PROBLEM TO WORK ON >>
Your task is to copy the lines of the data below from the line holding "bowl: none [555,373,642,408]" through the line holding "wall art: present", inclusive, exactly and with nothing added.

DATA PROVIDED >>
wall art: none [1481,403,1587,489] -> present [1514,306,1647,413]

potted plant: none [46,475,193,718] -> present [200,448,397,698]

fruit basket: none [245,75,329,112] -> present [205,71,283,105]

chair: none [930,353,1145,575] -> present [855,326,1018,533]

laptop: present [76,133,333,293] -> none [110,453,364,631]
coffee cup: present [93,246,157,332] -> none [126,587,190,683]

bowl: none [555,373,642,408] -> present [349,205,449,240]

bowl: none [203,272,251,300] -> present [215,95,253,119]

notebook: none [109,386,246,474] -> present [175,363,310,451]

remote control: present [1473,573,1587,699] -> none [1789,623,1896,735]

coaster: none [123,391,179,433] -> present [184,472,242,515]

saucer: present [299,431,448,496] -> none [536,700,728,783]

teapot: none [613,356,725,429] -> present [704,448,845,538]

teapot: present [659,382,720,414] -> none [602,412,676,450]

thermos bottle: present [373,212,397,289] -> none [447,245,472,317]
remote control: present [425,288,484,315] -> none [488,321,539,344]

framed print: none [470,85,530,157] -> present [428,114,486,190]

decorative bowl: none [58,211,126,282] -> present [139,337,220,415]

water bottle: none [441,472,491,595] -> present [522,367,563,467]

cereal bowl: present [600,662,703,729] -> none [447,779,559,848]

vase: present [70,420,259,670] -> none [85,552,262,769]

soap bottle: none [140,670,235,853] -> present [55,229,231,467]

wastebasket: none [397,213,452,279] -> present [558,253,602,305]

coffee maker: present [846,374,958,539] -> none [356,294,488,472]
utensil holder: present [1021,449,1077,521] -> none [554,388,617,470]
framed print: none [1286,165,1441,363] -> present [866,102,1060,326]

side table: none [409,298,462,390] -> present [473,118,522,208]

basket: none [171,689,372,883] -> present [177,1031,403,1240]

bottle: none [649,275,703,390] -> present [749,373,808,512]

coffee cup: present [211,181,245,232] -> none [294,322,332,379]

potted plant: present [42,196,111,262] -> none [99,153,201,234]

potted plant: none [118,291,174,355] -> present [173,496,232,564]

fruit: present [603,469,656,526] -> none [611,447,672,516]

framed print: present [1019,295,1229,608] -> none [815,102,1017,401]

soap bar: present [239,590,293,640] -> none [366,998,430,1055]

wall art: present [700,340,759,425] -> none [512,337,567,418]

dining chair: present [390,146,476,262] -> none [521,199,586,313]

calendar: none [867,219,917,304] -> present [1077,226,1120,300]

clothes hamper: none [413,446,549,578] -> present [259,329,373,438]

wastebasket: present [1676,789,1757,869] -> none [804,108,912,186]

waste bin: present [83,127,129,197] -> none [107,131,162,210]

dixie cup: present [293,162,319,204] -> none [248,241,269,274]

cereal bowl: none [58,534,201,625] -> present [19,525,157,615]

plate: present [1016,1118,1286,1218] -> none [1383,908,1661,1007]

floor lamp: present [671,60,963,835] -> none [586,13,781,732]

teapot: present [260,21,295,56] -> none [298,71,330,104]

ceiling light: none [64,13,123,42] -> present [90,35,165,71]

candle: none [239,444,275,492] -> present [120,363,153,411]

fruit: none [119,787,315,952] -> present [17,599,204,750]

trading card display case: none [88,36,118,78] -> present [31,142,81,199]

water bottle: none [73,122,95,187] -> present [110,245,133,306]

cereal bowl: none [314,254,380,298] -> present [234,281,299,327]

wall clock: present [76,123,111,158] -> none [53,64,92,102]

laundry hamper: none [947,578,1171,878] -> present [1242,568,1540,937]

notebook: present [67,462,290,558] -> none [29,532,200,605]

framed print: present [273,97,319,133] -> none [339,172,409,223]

RESPONSE AREA >>
bowl: none [555,373,642,408] -> present [349,205,449,240]

bowl: none [203,272,251,300] -> present [215,95,253,119]

notebook: none [109,386,246,474] -> present [175,363,310,451]

remote control: present [1473,573,1587,699] -> none [1789,623,1896,735]

coaster: none [123,391,179,433] -> present [184,472,242,515]

saucer: present [299,431,448,496] -> none [536,700,728,783]

teapot: none [613,356,725,429] -> present [704,448,845,538]

teapot: present [659,382,720,414] -> none [602,412,676,450]

thermos bottle: present [373,212,397,289] -> none [447,245,472,317]
remote control: present [425,288,484,315] -> none [488,321,539,344]

framed print: none [470,85,530,157] -> present [428,114,486,190]

decorative bowl: none [58,211,126,282] -> present [139,337,220,415]

water bottle: none [441,472,491,595] -> present [522,367,563,467]

cereal bowl: present [600,662,703,729] -> none [447,779,559,848]

vase: present [70,420,259,670] -> none [85,552,262,769]

soap bottle: none [140,670,235,853] -> present [55,229,231,467]

wastebasket: none [397,213,452,279] -> present [558,253,602,305]

coffee maker: present [846,374,958,539] -> none [356,294,488,472]
utensil holder: present [1021,449,1077,521] -> none [554,388,617,470]
framed print: none [1286,165,1441,363] -> present [866,102,1060,326]

side table: none [409,298,462,390] -> present [473,118,522,208]

basket: none [171,689,372,883] -> present [177,1031,403,1240]

bottle: none [649,275,703,390] -> present [749,373,808,512]

coffee cup: present [211,181,245,232] -> none [294,322,332,379]

potted plant: present [42,196,111,262] -> none [99,153,201,234]

potted plant: none [118,291,174,355] -> present [173,496,232,564]

fruit: present [603,469,656,526] -> none [611,447,672,516]

framed print: present [1019,295,1229,608] -> none [815,102,1017,401]

soap bar: present [239,590,293,640] -> none [366,998,430,1055]

wall art: present [700,340,759,425] -> none [512,337,567,418]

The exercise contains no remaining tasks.